GIVEN TEXT:

<<<<

Prescription Rule Tightened After Madhya Pradesh Tragedy
In June 2026, the Government of India removed all syrups, including cough syrups, from Schedule K, which previously allowed their sale at non-pharmacy retail stores in villages with populations under 1,000. Now, medicated syrups cannot be sold in retail stores nationwide and require a doctor's prescription. This decision followed the October 2025 deaths of children in Madhya Pradesh after consuming contaminated cough syrup.
However, claims that this makes a doctor's prescription mandatory for cough syrups are misleading. Most medicated cough syrups—excluding herbal ones—already contained ingredients requiring a prescription, but that rule was widely ignored. The new regulation reinforces the requirement, aiming to curb misuse.
Widespread Misuse of Cough Syrups in India
Cough syrups are among the most misused medicines in India. Many are bought without diagnosis, used for viral colds where they offer little benefit, given to young children despite safety concerns, or consumed repeatedly because the sweet liquid appears harmless. Some formulations contain antihistamines, decongestants, sedatives, opioids, or alcohol-like solvents, which can cause harm. Adolescents and adults also abuse certain syrups.
A prescription requirement can slow casual purchases, force a clinical encounter, and remind citizens that cough syrup is a medicine, not a comfort drink. Yet, many parents demand syrups for a child's cough, and if a doctor refuses, they may seek another who will prescribe. Old prescriptions are reused for similar symptoms. The new regulation could reduce such misuse and alter behaviour.
Prescription Alone Cannot Prevent Contamination
According to Dr. Chandrakant Lahariya, the cough syrup tragedy was not primarily caused by the absence of a prescription. It was caused by a contaminated product reaching children. When diethylene glycol or ethylene glycol—industrial chemicals that should never be in medicines—enter a syrup, the failure lies upstream: in manufacturing, raw material procurement, testing, licensing, inspection, and recall.
Other countries offer useful lessons. In the US, many cough and cold medicines are over-the-counter, but regulators warn against use in children under two, and manufacturers label them against use under four. In the UK, several preparations are not recommended for children under six, and use in ages six to 12 is pharmacy-supervised. Australia discourages use in young children and strengthens labelling. These countries rely on age restrictions, warning labels, pharmacist counselling, poison-control systems, and surveillance—not just prescriptions.
India Needs a Layered Approach
First, cough and cold syrups should not be prescribed or dispensed for children below two years, except on specialist advice. For older children, standard care should begin with fluids, fever control, saline drops, honey after one year, and advice on warning signs. Most coughs are viral and self-limiting.
Second, manufacturing regulation must be strengthened. Every oral liquid medicine should be tested for toxic glycols when excipients like glycerine, propylene glycol, or sorbitol are used. Testing should be batch-wise, auditable, and traceable. Raw material suppliers must be licensed and tracked. Drug regulators need trained inspectors, modern laboratories, digital records, and independence from pressure. Repeated violations should lead to prosecution and licence cancellation.
Third, faster recall is needed. Once a contaminated product is suspected, information should move in hours, not days. A national digital drug recall platform linked to batch numbers, pharmacies, doctors, hospitals, and the public can save lives. Every bottle should carry a QR code for verification of manufacturer, batch number, expiry, and recall status.

>>>>

DATA EXCERPTS:
<<<<

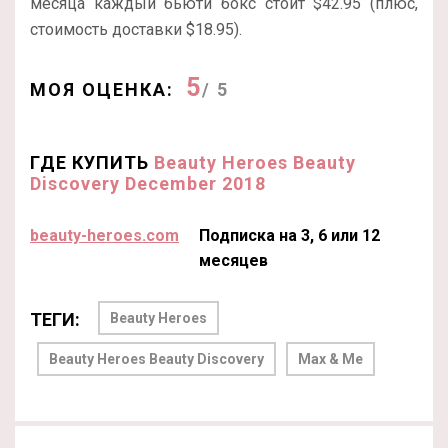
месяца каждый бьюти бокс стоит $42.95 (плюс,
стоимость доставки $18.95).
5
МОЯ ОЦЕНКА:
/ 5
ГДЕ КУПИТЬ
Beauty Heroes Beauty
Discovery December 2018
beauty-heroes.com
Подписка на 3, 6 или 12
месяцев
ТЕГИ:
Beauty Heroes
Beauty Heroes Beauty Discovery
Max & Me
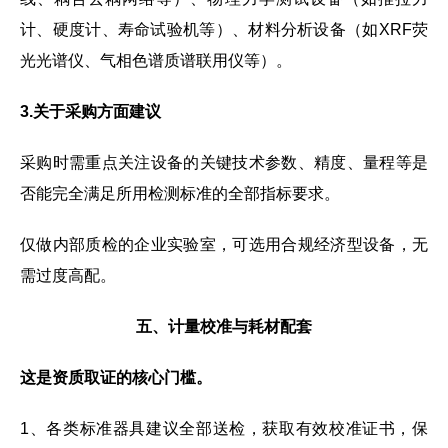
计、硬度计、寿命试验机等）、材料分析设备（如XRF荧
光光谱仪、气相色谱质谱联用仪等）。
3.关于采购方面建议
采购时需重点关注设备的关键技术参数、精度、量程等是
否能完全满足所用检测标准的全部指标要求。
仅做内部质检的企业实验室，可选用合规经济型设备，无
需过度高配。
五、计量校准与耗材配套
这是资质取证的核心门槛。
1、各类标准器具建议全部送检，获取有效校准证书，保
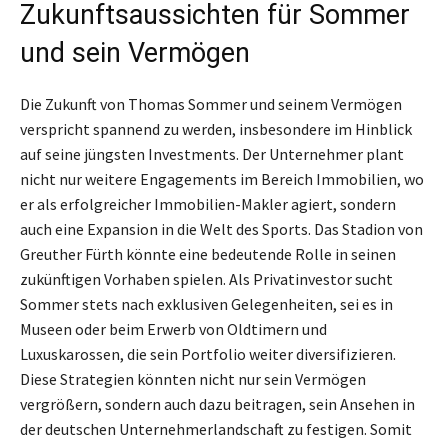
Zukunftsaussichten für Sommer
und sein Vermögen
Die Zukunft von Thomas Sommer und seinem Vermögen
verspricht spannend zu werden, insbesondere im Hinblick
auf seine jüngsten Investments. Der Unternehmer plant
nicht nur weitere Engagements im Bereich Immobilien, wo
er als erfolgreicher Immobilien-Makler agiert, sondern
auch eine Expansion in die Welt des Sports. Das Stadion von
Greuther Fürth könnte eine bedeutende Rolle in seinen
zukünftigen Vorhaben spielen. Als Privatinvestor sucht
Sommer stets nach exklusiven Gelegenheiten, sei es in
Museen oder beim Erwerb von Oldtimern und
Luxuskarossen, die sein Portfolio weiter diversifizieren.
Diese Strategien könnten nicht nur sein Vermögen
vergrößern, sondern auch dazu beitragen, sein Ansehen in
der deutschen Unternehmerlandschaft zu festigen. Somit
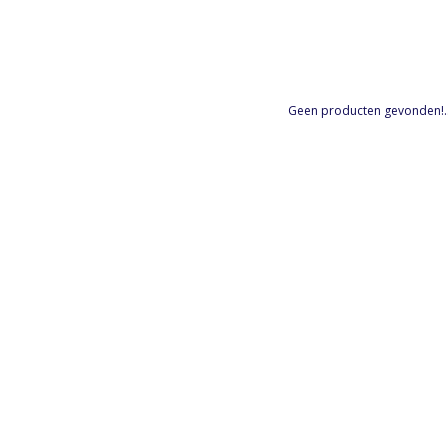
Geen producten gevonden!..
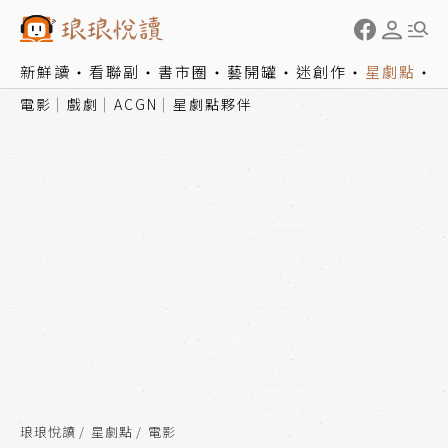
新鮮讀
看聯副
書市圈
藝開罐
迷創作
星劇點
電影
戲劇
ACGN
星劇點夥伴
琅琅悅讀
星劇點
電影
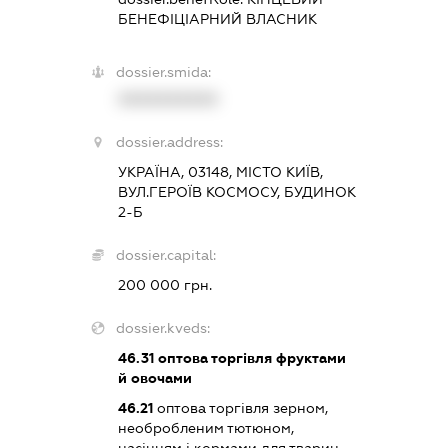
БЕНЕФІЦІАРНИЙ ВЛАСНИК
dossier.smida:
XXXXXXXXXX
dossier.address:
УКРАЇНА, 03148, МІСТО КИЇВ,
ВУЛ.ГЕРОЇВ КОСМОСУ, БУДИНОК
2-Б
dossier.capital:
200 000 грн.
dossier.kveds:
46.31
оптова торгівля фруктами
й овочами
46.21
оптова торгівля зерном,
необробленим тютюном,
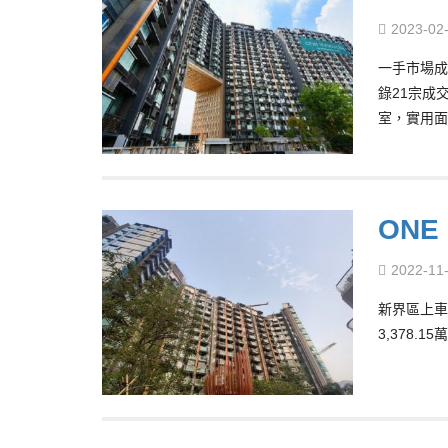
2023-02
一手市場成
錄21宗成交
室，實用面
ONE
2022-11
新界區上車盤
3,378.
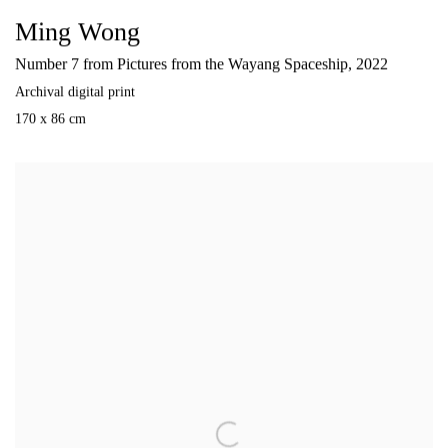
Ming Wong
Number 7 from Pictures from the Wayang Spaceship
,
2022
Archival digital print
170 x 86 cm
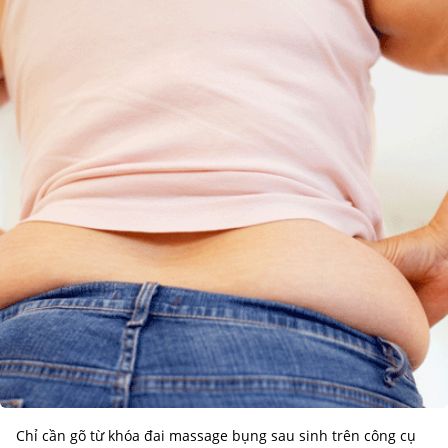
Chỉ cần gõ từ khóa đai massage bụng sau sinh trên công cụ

>>>>
<<<<

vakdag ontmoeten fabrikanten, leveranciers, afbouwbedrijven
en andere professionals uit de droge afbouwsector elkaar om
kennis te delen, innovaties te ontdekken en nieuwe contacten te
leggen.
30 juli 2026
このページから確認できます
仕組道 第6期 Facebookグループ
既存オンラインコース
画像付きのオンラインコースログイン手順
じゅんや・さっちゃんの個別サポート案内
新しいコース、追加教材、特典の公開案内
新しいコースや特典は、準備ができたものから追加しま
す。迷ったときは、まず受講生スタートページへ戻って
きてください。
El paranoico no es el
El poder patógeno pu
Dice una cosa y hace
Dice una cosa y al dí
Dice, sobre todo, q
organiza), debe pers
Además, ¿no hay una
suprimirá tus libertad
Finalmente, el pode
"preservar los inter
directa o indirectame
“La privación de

>>>>
<<<<

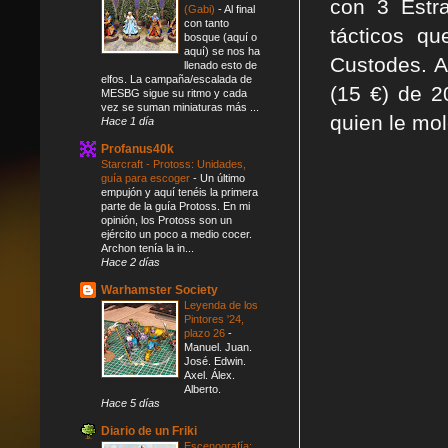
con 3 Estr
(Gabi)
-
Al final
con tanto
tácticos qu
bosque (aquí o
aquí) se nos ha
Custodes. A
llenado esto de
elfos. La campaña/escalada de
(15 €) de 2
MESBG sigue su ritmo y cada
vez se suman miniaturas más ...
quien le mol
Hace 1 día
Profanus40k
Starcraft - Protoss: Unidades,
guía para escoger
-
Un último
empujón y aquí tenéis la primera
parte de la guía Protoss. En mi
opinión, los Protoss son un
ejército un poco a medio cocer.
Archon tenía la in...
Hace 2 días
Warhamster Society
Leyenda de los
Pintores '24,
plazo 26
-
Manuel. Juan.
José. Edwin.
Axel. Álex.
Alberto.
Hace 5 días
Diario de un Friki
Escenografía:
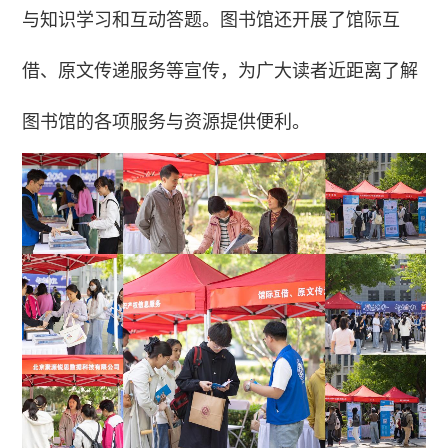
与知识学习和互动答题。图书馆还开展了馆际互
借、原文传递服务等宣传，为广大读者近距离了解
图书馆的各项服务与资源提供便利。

>>>>

The text on cough syrup regulation names two industrial chemicals that should never be in medicines. What are they?

Diethylene glycol and ethylene glycol.